I like those prices at Surplus Center! :) I could almost do that today! :D

So do I really need the check valves or not??? :confused:

Dougster
 
   / Hydraulic Top Link #18  
Dougster said:
I like those prices at Surplus Center! :) I could almost do that today! :D

So do I really need the check valves or not??? :confused:

Dougster

I would say no. I do not have them on mine and have not needed them. I may be wrong, but I do not think that any that you buy from Kubota or John Deere or implement manufactures have the check valves. None of the commercial tractors that I have seen have them. But then again most of the tractor world could be wrong.:rolleyes:

If you get one, get a 3" cylinder and be done with it.

Remember that if you buy it, that was your food money for the rest of the year.:D :eek:
 
   / Hydraulic Top Link #19  
MtnViewRanch said:
I would say no. I do not have them on mine and have not needed them. I may be wrong, but I do not think that any that you buy from Kubota or John Deere or implement manufactures have the check valves.

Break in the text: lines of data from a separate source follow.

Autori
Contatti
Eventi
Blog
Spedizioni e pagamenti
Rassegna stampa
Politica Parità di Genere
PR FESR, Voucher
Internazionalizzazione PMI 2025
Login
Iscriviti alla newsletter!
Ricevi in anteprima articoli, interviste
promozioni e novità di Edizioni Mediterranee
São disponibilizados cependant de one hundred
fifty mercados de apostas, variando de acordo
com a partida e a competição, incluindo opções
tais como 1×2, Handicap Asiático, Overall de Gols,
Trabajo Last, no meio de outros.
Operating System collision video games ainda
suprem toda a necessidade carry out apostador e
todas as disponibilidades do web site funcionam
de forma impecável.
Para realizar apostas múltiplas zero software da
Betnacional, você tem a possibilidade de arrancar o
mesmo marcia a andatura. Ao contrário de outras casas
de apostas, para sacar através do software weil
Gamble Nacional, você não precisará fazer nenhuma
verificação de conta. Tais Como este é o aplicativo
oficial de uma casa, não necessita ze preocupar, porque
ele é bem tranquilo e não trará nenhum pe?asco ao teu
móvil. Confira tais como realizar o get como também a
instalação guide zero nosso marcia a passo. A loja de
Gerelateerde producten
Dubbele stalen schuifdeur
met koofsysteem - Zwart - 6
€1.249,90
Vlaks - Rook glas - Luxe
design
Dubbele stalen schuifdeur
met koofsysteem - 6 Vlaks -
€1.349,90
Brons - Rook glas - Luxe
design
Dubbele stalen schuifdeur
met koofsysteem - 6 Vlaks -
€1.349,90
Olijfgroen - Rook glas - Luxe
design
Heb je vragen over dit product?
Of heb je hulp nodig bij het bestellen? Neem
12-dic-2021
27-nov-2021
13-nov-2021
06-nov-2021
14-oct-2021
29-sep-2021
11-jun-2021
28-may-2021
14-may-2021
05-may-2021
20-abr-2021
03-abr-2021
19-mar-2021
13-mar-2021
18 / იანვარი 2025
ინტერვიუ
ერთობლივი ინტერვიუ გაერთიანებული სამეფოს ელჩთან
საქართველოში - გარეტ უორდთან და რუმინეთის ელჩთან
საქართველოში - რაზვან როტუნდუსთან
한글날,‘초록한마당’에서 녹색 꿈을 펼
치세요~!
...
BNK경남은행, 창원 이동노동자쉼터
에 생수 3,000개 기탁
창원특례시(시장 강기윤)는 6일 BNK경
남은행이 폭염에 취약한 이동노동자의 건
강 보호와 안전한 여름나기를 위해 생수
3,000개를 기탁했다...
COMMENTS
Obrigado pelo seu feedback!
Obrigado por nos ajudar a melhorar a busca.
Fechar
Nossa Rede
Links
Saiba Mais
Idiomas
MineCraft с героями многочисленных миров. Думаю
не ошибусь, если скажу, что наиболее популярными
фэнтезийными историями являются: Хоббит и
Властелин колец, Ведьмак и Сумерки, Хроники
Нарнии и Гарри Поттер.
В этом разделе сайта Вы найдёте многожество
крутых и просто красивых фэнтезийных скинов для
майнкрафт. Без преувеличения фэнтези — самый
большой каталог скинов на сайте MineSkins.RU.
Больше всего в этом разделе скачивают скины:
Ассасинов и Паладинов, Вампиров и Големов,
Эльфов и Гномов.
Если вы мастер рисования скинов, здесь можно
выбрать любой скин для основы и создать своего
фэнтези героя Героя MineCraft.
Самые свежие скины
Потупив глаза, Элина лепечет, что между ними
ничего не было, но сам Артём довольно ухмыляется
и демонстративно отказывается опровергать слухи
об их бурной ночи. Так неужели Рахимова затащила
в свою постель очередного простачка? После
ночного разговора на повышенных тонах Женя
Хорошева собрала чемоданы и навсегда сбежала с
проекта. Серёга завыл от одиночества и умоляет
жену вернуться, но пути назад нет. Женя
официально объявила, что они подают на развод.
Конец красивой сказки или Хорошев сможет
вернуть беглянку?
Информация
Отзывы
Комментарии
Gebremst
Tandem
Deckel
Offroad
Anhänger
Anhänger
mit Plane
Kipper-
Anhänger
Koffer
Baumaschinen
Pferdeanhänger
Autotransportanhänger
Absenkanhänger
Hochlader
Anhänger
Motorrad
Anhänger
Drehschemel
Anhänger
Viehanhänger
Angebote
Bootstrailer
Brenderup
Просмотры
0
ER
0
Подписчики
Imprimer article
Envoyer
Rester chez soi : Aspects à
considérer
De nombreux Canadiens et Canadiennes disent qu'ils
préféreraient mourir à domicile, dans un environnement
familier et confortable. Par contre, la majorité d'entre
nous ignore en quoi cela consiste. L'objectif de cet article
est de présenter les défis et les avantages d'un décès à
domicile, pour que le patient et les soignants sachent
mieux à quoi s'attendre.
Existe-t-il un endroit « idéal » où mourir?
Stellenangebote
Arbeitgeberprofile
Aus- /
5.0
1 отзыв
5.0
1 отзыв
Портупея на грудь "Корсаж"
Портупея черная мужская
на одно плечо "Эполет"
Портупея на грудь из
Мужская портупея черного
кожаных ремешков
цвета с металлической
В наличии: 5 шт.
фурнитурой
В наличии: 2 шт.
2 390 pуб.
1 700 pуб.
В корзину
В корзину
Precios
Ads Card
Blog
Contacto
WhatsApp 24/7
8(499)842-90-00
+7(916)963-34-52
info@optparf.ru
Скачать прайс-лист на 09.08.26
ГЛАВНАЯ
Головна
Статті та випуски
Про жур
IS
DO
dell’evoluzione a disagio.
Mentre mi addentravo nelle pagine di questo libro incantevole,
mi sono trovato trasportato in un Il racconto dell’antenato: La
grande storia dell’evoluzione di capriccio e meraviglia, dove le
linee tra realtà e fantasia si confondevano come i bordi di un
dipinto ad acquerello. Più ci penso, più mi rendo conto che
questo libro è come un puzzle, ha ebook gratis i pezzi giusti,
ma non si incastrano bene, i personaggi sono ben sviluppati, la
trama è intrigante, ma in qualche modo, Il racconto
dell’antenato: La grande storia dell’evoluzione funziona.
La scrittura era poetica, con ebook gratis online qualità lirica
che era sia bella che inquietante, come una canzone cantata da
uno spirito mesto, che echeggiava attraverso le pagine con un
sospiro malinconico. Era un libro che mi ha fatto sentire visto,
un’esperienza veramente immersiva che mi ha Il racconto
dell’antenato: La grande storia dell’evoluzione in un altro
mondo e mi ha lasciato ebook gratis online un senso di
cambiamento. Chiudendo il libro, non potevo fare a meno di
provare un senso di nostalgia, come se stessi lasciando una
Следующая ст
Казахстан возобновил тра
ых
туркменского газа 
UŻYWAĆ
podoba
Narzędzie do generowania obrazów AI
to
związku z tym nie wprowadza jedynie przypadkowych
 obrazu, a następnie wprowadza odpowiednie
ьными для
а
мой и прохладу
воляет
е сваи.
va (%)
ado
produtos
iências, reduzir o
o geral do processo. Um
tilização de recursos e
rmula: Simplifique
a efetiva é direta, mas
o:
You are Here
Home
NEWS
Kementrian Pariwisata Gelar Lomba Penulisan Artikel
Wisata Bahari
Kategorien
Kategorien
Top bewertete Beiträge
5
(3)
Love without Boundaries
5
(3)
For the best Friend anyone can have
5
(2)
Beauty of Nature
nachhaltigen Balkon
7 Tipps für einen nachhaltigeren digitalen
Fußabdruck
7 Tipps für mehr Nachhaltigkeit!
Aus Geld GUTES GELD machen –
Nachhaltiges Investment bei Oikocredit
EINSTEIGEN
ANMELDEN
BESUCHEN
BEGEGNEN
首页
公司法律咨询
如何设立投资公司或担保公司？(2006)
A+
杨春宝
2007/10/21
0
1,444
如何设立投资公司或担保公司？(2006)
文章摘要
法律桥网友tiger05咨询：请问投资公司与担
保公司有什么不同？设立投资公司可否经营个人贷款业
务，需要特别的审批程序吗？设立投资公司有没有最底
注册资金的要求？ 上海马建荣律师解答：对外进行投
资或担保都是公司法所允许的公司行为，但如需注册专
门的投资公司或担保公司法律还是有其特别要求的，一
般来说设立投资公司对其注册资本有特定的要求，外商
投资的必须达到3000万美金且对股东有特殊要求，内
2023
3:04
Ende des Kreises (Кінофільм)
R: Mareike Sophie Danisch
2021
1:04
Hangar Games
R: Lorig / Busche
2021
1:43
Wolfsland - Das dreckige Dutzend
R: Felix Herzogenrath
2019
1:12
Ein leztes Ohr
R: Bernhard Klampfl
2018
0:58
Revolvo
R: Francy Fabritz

None of the commercial tractors that I have seen have them. But then again most of the tractor world could be wrong.:rolleyes: If you get one, get a 3" cylinder and be done with it. Remember that if you buy it, that was your food money for the rest of the year.:D :eek:
You rich left coast folks really like to rub it in... don't ya??? :p

Brian, I think I am limited to a 1-1/2" bore for a Cat I 3-point... otherwise the pins won't match the pin holes:

http://www.surpluscenter.com/pages/035.pdf

Dougster
 
   / Hydraulic Top Link #20  
Dougster said:
You rich left coast folks really like to rub it in... don't ya??? :p

Brian, I think I am limited to a 1-1/2" bore for a Cat I 3-point... otherwise the pins won't match the pin holes:

http://www.surpluscenter.com/pages/035.pdf

Dougster
Bushings man, bushings.

Doug, make one yourself, it's the only way to get it right. Buy the 3" cylinder, buy an aftermarket top link, a little cutting and welding and you have a hydraulic top link that is the right size for your tractor.:)

And it only costs you 6 months worth of meals, didn't you say that you needed to go on a diet? Although the only diet that I can think that you might need to go on would be a real food diet and get off that peanut butter & bread diet, that gets old quick.